Breve quesito a:
Indica se ciascuna delle affermazioni seguenti concorda con il testo sul fratello maggiore del figliol prodigo, rispondendo sì o no e citando le parole decisive del testo: (i) il fratello maggiore dichiara di non aver mai trasgredito un ordine; (ii) il fariseo dice di digiunare tre volte la settimana; (iii) il fratello maggiore ha dissipato sogni e ideali.

Estratto della pagina:
FIGLIOL PRODIGO – FRATELLO MAGGIORE
Guercino - Il ritorno del figliol prodigo
Il
fratello maggiore recita il confiteor alla rovescia: «Da tanti anni ti
servo, senza aver mai trasgredito un solo tuo ordine». Evidentemente
appartiene alla stessa razza del fariseo: «Dio, ti ringrazio, che non sono
come il resto degli uomini: rapaci, ingiusti, adulteri (…). Io digiuno due
volte la settimana, pago la decima di tutto ciò che acquisto» (Luca 18,
11-12).
Invece
dovrebbe confessare innanzitutto di essere:
1 –
Dilapidatore di sogni
«…
Codesto tuo figlio che ha dilapidato i suoi beni...».
E non si
accorge che il primo “dilapidatore” è stato proprio lui.
Ha
dissipato sogni, ideali arditi, il gusto dell'avventura. Ha accorciato
accuratamente tutti gli oriz-zonti troppo alti. Si è creato un mondo su misura
della propria meschinità e mediocrità.

Estratto dei dati:
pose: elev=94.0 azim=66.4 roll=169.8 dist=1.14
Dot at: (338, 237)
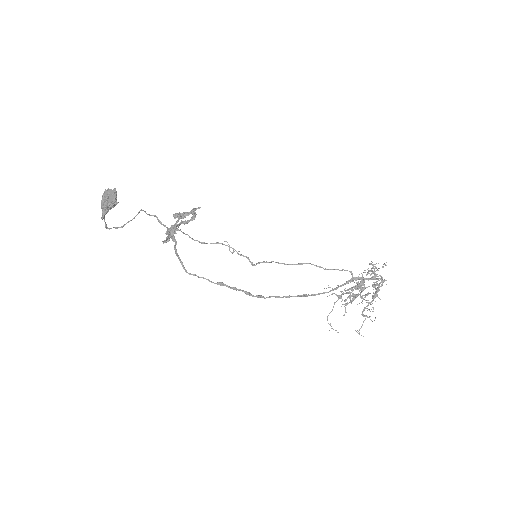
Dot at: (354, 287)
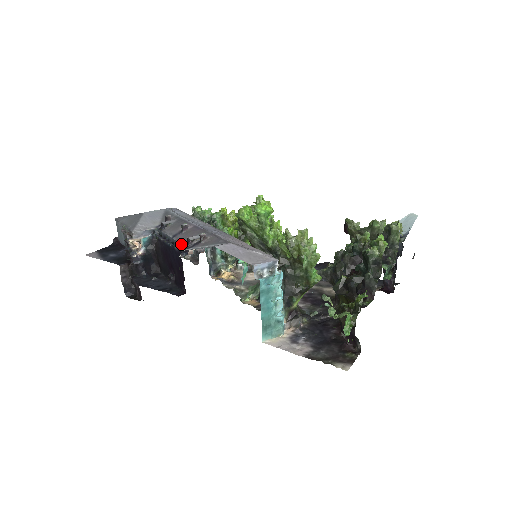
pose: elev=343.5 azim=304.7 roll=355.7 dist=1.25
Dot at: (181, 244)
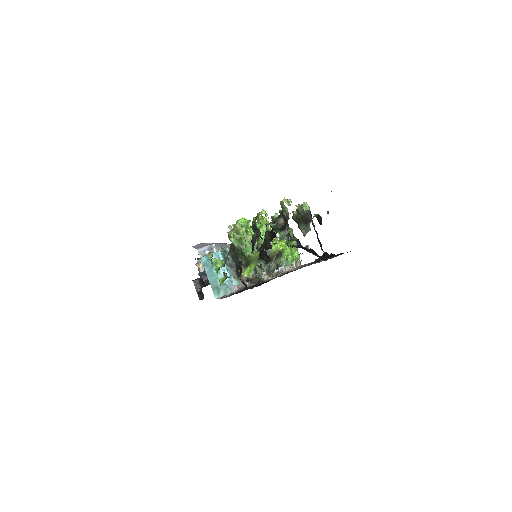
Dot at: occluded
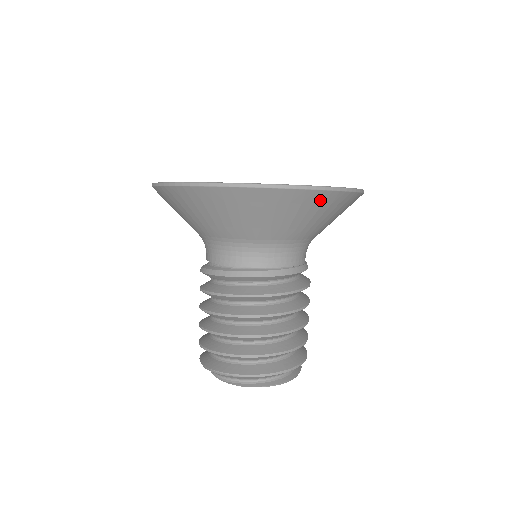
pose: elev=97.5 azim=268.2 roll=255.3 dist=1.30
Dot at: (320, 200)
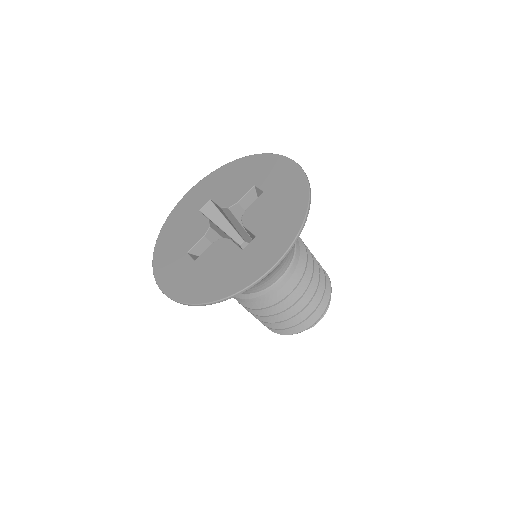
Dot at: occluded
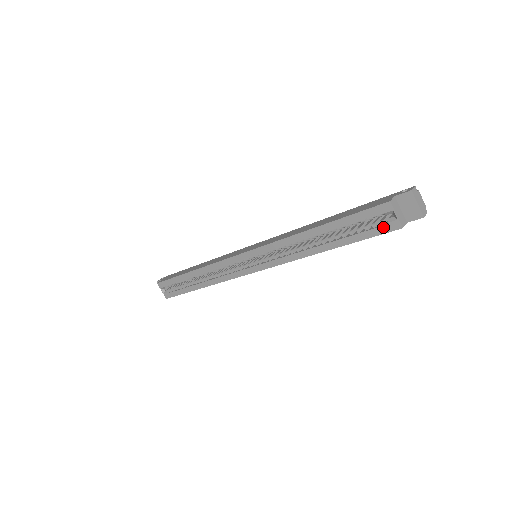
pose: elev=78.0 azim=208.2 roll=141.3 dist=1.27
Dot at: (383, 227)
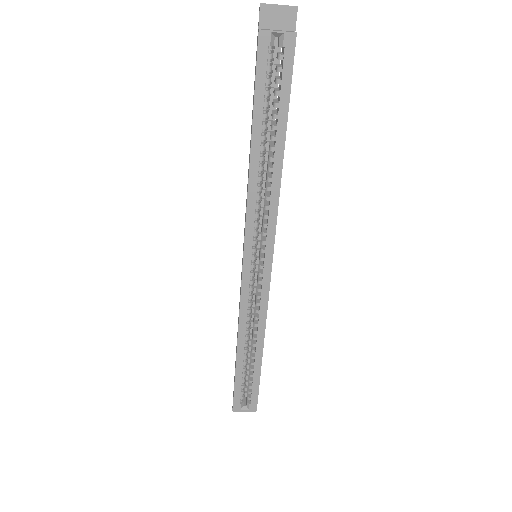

Breve quesito b:
Riscrivi tutti i record dell'estratto dei dati qui sopra sostituendo "pose" con "posa" e lasciando invariato tutto il resto. Ometti le immagini.

Risposta completa a:
(i) Sì: «senza aver mai trasgredito un solo tuo ordine».
(ii) No: «Io digiuno due volte la settimana».
(iii) Sì: «Ha dissipato sogni, ideali arditi, il gusto dell'avventura».

Risposta completa b:
posa: elev=94.0 azim=66.4 roll=169.8 dist=1.14
Dot at: (338, 237)
Dot at: (354, 287)
posa: elev=343.5 azim=304.7 roll=355.7 dist=1.25
Dot at: (181, 244)
Dot at: occluded
posa: elev=97.5 azim=268.2 roll=255.3 dist=1.30
Dot at: (320, 200)
Dot at: occluded
posa: elev=78.0 azim=208.2 roll=141.3 dist=1.27
Dot at: (383, 227)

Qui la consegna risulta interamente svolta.